═════ Document section ═════
All's fair in love, war and politics, says Nall. "I had to go one of two ways -- don a burqa so that maybe people like Bob Ingram will be willing to talk about my actual platform instead of my anatomy, or go with the flow and use dismissive attacks to my advantage. I don't back down easily. This is, if you'll pardon the expression, tit for tat."

Nall faces Alabama's draconian ballot access restrictions -"the Republicans and Democrats are scared to death of a fair fight," she says -- and must submit 42,000 valid signatures to the Secretary of State by June 6th in order to appear on the ballot with the Democrat and GOP candidates (who face no such hurdle). Her "Flash for Cash" campaign is intended to raise the money required to gather those signatures.

The animations mentioned in this story may be viewed HERE!!!

Members of the media: For this fundraiser to be effective, I obviously can't allow our final animations to be hyperlinked around the Internet, so we've taken several security measures to prevent this from happening. However, we'll be happy to send non-Internet media sources raw files with the security measures stripped away. Simply contact cnall1@charter.net to make the proper arrangements. While we proudly consider bloggers an important part of the media, we're sure you will appreciate why we aren't exposing the links. We do hope you'll link to this page, though. Feel free to lift any of the graphics, too.
═════ Record set ═════
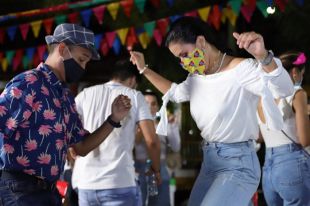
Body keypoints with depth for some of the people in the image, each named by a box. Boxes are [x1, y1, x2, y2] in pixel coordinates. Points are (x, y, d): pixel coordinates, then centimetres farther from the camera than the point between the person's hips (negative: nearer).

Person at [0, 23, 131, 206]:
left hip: (49, 190, 9)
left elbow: (81, 147, 18)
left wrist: (113, 119, 6)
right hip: (20, 190, -9)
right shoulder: (28, 84, -13)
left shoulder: (66, 97, 15)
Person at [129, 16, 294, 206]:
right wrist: (144, 69, 26)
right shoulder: (196, 78, 9)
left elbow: (285, 89, -33)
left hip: (237, 163, -9)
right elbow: (174, 92, 33)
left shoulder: (240, 69, -16)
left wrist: (262, 56, -51)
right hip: (209, 162, 9)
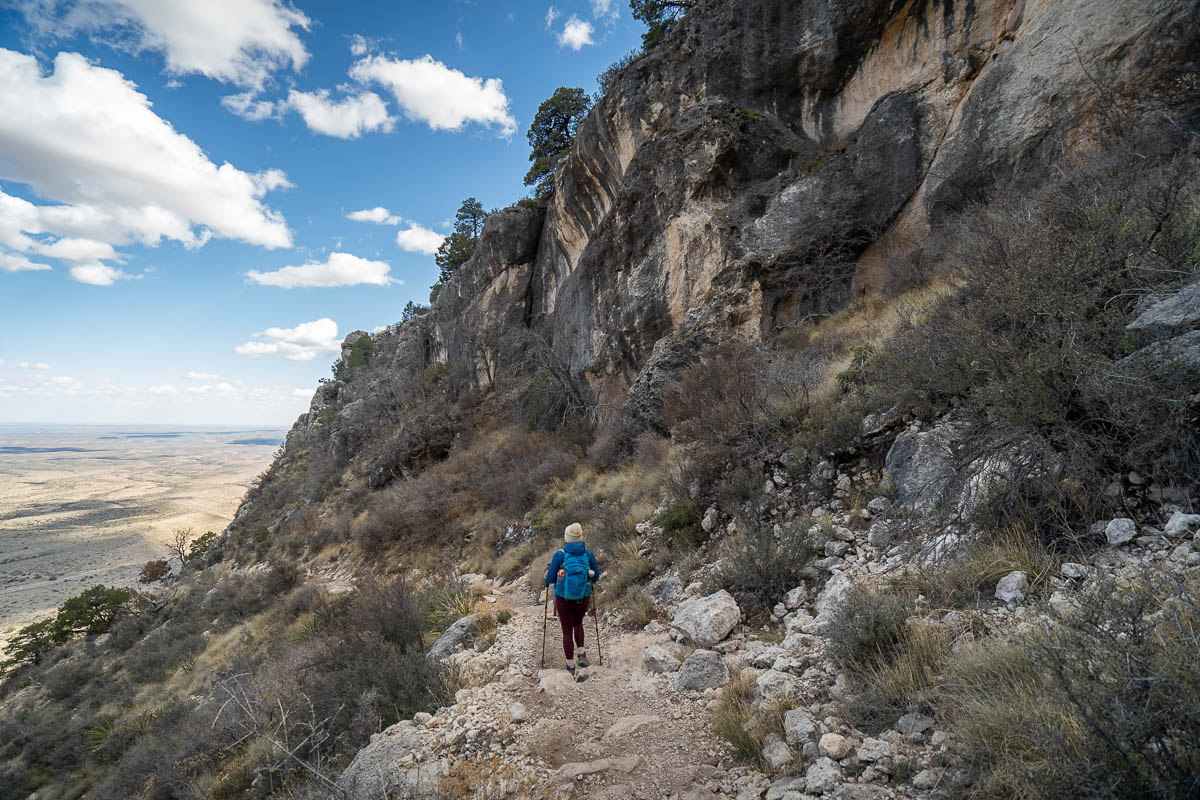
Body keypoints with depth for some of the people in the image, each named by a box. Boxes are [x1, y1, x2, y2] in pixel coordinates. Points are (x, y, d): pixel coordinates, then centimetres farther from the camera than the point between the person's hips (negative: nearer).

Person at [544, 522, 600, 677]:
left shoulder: (560, 555, -15)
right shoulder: (588, 554, -9)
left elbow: (550, 579, -11)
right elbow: (596, 576, 0)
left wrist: (547, 575, 11)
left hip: (563, 599, -2)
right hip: (583, 598, 2)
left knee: (567, 631, 15)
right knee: (578, 624, 30)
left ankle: (570, 666, 23)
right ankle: (582, 655, 20)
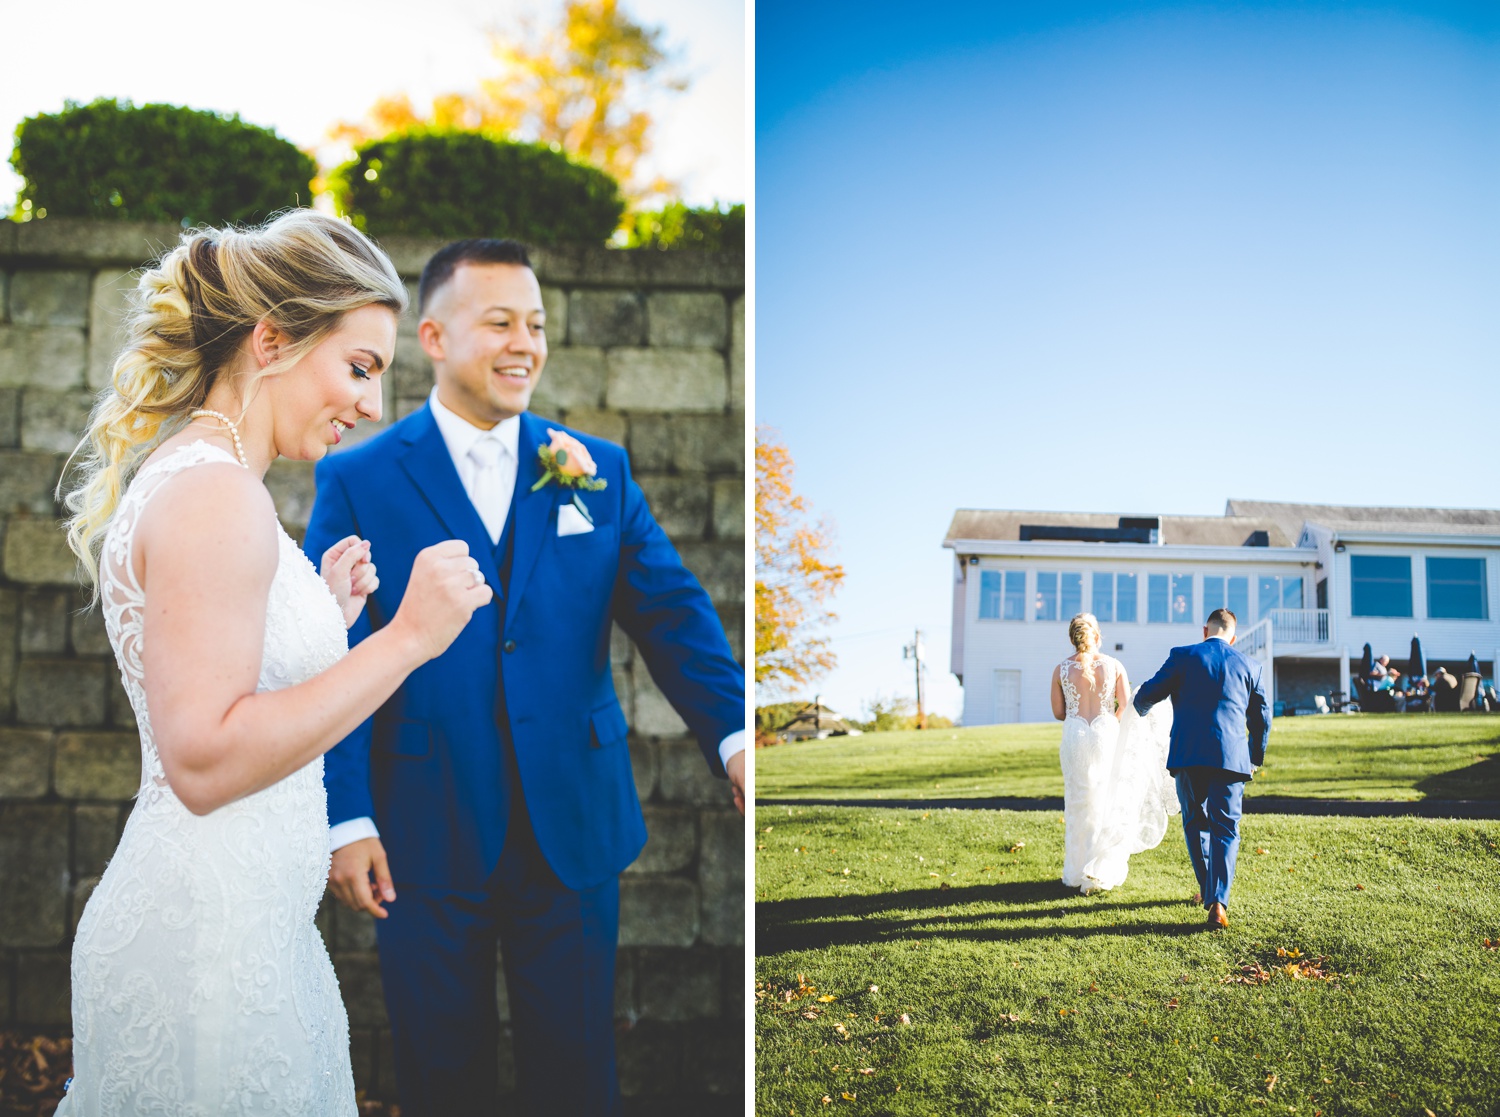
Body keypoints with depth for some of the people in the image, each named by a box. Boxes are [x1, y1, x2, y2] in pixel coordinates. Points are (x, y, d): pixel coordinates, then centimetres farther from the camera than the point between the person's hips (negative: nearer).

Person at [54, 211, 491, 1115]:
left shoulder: (191, 472, 12)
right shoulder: (216, 495, -18)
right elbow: (203, 760, -25)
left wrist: (327, 616, 10)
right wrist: (405, 640, -24)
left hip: (240, 920, 10)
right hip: (204, 939, -10)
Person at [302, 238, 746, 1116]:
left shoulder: (599, 470, 6)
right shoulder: (358, 482, 0)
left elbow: (673, 613, -2)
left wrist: (733, 735, -18)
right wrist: (347, 819, -10)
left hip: (574, 829, 2)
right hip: (425, 839, -1)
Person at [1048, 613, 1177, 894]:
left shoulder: (1061, 669, -2)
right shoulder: (1113, 665, -2)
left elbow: (1058, 712, 4)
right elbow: (1126, 707, -3)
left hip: (1075, 737, 1)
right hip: (1106, 736, -1)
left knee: (1079, 805, 11)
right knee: (1108, 803, 9)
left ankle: (1077, 873, 15)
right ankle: (1100, 872, 4)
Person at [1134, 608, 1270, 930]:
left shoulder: (1183, 656, 3)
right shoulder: (1249, 666, 10)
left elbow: (1147, 694, 5)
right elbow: (1261, 720, 15)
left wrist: (1140, 710, 30)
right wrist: (1255, 759, 29)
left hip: (1188, 756, 0)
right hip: (1231, 757, 1)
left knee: (1195, 823, 18)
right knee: (1225, 829, 2)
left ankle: (1207, 888, 27)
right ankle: (1217, 902, -12)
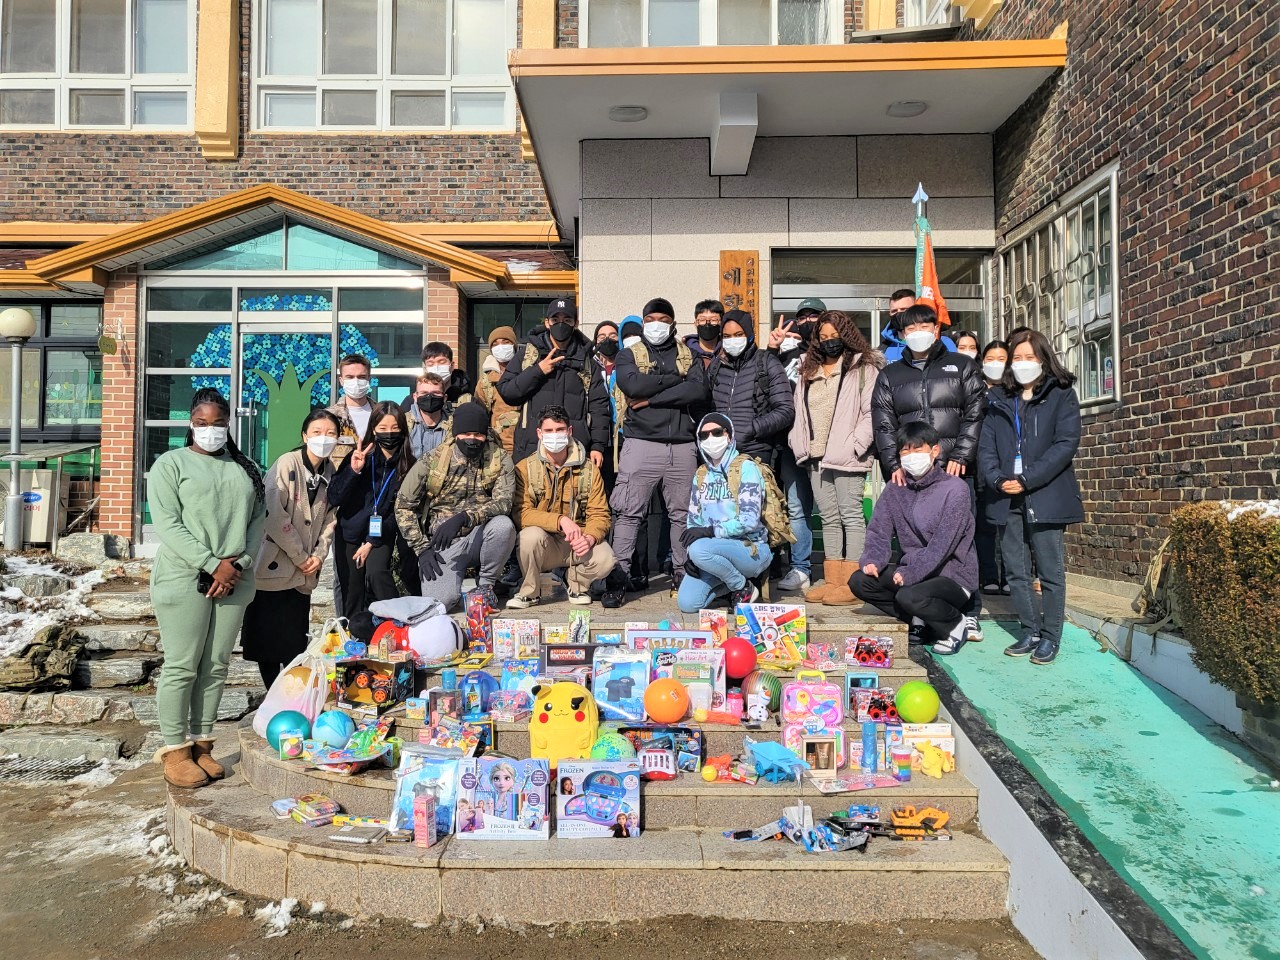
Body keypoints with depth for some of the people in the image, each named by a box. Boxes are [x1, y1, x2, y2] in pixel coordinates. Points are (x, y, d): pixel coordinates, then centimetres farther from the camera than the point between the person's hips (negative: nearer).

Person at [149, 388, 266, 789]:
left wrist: (238, 564, -8)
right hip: (185, 579, -4)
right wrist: (213, 565, -15)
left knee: (216, 667, 8)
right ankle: (174, 750, 10)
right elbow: (168, 525, -8)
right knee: (181, 667, -1)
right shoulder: (171, 464, 2)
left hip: (235, 582, 4)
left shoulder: (245, 469, 15)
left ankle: (201, 743, 19)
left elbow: (258, 521, 9)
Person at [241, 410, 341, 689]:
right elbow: (275, 517, -17)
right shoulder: (286, 464, -12)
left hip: (303, 574, 5)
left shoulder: (331, 473, 7)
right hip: (273, 568, -5)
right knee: (268, 644, 2)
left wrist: (319, 555, -3)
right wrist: (300, 556, -12)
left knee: (296, 645, 11)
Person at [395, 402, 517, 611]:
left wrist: (463, 518, -34)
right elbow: (403, 506, 1)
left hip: (478, 537, 0)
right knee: (439, 601, -25)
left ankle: (485, 584, -7)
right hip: (443, 543, 0)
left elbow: (503, 502, -18)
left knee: (503, 524, -34)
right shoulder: (432, 462, -4)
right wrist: (422, 549, -7)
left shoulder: (500, 460, -4)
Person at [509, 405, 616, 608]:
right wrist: (561, 520, -28)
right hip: (543, 545, -1)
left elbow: (599, 515, -3)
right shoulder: (525, 469, -5)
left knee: (605, 559, -28)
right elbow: (521, 514, -15)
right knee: (531, 535, -35)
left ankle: (577, 584, 8)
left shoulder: (589, 469, 0)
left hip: (578, 544, 1)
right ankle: (529, 592, -5)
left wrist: (589, 538, -25)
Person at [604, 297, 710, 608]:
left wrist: (652, 398, -9)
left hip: (682, 445, 2)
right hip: (641, 442, -2)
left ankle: (682, 573, 18)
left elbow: (699, 390, -4)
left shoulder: (688, 354, 15)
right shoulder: (629, 354, 12)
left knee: (683, 513, 6)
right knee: (628, 512, -6)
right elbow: (632, 385, -10)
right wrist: (675, 379, -4)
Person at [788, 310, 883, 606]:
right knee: (829, 518, 10)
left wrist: (854, 445, -17)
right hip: (816, 458, 7)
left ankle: (852, 583, -2)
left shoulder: (863, 368, -1)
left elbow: (871, 413, -9)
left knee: (851, 515, -4)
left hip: (846, 457, -7)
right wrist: (798, 443, 7)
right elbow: (800, 413, 20)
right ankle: (832, 581, 15)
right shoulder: (808, 373, 19)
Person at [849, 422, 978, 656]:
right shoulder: (895, 490, 4)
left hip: (953, 575, -6)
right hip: (912, 569, 6)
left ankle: (955, 624, -1)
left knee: (909, 596, -34)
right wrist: (873, 560, -20)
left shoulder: (954, 488, -13)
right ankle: (919, 620, 5)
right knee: (859, 581, -12)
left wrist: (910, 573, -27)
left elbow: (943, 543, -21)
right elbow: (879, 531, 0)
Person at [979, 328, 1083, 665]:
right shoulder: (1000, 400, 16)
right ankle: (1030, 632, 20)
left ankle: (1050, 637, 11)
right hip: (1007, 499, 4)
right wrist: (998, 479, -9)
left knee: (1050, 571, 1)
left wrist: (1026, 480, -15)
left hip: (1045, 496, -4)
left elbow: (1066, 444, -8)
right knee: (1016, 571, 8)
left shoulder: (1061, 395, 3)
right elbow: (985, 447, 9)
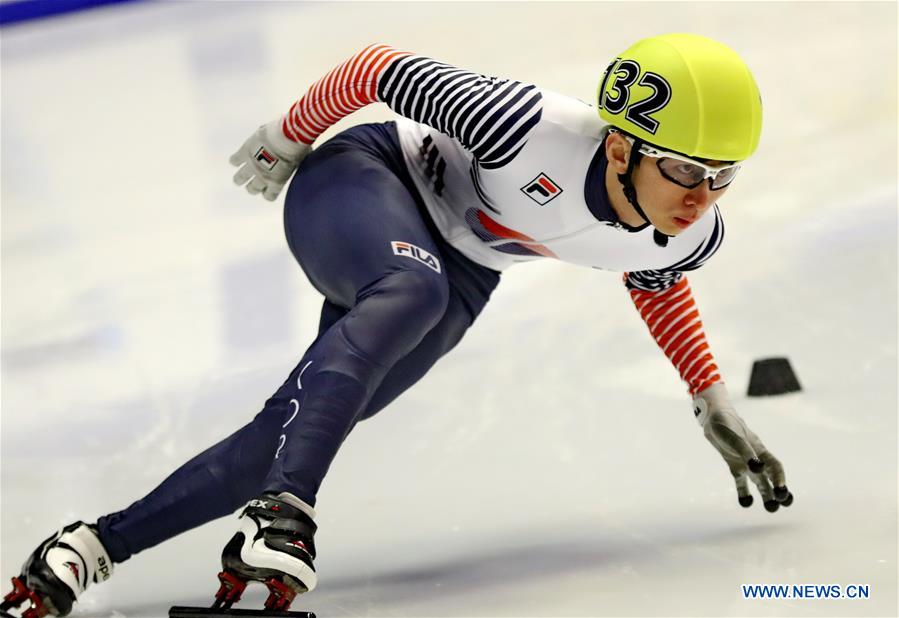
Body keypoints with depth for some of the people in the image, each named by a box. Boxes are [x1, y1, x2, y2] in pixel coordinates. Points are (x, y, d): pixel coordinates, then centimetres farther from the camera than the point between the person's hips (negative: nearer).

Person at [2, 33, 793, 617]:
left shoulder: (691, 234, -17)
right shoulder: (533, 132, -36)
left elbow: (656, 283, 10)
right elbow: (383, 70, -21)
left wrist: (715, 405, 13)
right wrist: (287, 137, -5)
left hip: (461, 272, 6)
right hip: (364, 179, -6)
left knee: (295, 430, -5)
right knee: (411, 291, -40)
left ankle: (99, 544, 1)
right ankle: (282, 509, -47)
═════
Task instructions: Write the next part of the Nall campaign piece, picking up after its final paragraph. These records are separate material and have no connection to the Nall campaign piece.

Exercise result:
The Alabama Moderate said...

I absolutely adore your sense of humor! It's one of the many reasons I like you so much. I'll have it posted before the end of the day.

Anonymous said...

Man that sucks!!! You need and must submit 42,000 valid signatures???

Hell in Arizona you can run for gov as a Libertarian with 82 signatures??

Hell in Arizna you can run for gov as a R or D with 5,000 signatures.

You can run for gov of Arizona as an independant with 10,000 signatures.